(INFORMATION SUPPLIED)
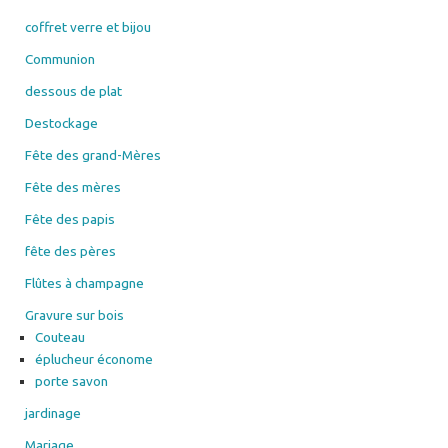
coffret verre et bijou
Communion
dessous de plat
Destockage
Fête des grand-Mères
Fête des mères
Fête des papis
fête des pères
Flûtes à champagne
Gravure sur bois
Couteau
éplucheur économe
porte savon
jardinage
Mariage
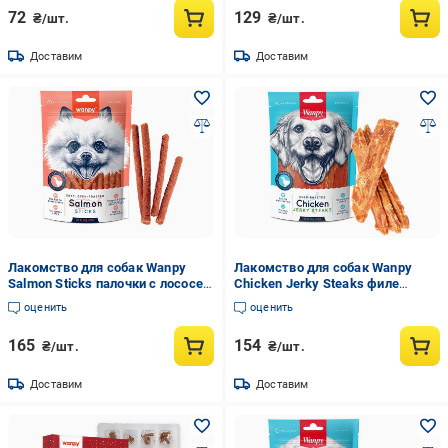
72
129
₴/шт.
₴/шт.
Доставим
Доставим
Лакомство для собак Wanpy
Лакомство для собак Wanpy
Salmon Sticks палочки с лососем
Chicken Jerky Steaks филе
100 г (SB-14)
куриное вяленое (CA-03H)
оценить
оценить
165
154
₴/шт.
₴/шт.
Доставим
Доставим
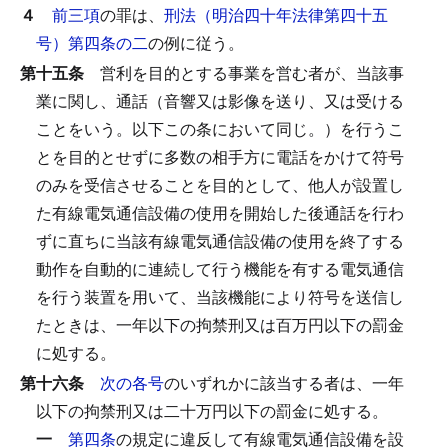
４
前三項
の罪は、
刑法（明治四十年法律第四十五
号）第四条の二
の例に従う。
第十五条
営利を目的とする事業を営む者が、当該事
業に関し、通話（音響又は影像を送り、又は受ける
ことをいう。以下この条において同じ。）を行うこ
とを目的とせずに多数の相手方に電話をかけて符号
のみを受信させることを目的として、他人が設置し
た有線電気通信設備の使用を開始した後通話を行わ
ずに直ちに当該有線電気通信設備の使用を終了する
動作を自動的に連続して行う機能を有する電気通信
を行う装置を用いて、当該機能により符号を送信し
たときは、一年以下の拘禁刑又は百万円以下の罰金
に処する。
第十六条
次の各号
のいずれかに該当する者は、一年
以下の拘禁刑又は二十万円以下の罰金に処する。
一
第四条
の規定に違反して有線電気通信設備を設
(End INFORMATION SUPPLIED)
(INFORMATION SUPPLIED)
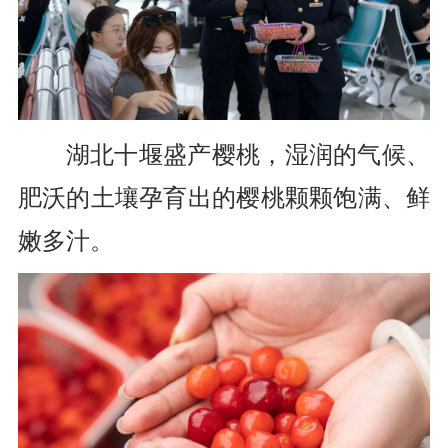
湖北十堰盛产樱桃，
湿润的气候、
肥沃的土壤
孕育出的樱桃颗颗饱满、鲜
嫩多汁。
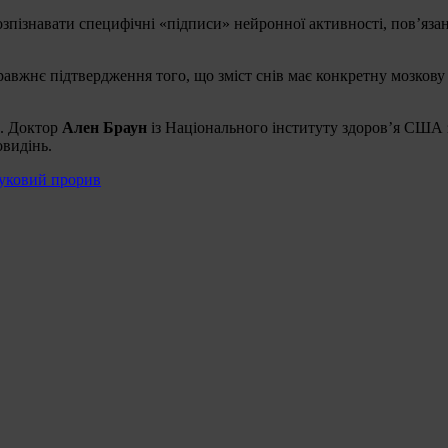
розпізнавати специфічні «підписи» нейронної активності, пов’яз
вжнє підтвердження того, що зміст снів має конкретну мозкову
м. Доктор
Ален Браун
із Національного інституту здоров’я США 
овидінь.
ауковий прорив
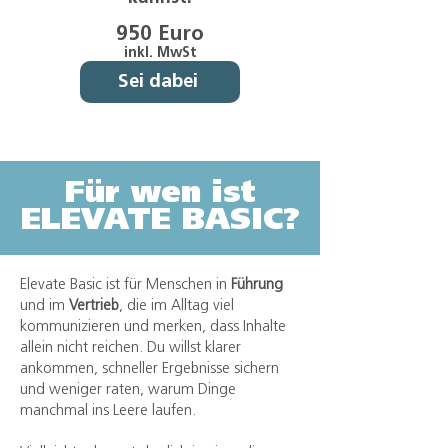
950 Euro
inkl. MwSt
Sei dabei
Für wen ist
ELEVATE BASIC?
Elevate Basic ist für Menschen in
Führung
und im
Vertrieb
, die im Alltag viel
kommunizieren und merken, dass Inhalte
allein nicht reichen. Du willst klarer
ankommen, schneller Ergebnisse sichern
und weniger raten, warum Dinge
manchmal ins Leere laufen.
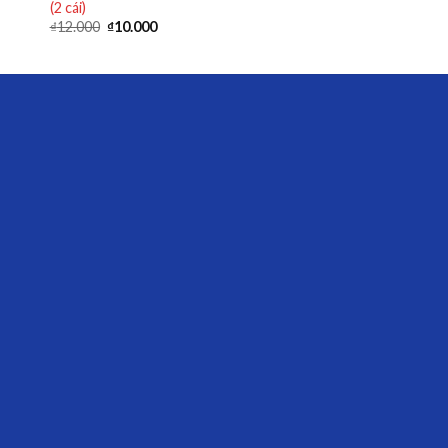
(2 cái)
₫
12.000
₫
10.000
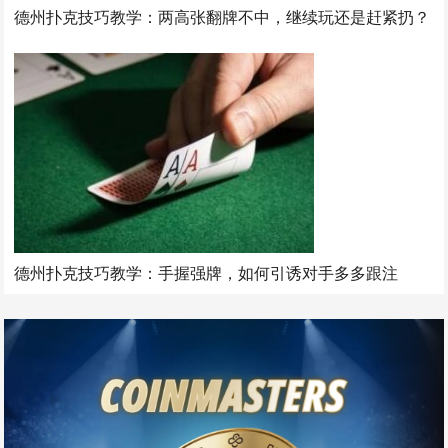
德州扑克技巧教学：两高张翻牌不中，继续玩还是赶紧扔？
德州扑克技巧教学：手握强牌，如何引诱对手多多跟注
(End INFORMATION SUPPLIED)
TASK PROMPT: Above are the records. Copy only the lines from the one with "porte savon" through the one with "のいずれかに該当する者は、一年", exactly, with no pictures.

RESPONSE TO THE TASK:
porte savon
jardinage
Mariage
72
129
₴/шт.
₴/шт.
Доставим
Доставим
Лакомство для собак Wanpy
Лакомство для собак Wanpy
Salmon Sticks палочки с лососем
Chicken Jerky Steaks филе
100 г (SB-14)
куриное вяленое (CA-03H)
оценить
оценить
165
154
₴/шт.
₴/шт.
Доставим
Доставим
４
前三項
の罪は、
刑法（明治四十年法律第四十五
号）第四条の二
の例に従う。
第十五条
営利を目的とする事業を営む者が、当該事
業に関し、通話（音響又は影像を送り、又は受ける
ことをいう。以下この条において同じ。）を行うこ
とを目的とせずに多数の相手方に電話をかけて符号
のみを受信させることを目的として、他人が設置し
た有線電気通信設備の使用を開始した後通話を行わ
ずに直ちに当該有線電気通信設備の使用を終了する
動作を自動的に連続して行う機能を有する電気通信
を行う装置を用いて、当該機能により符号を送信し
たときは、一年以下の拘禁刑又は百万円以下の罰金
に処する。
第十六条
次の各号
のいずれかに該当する者は、一年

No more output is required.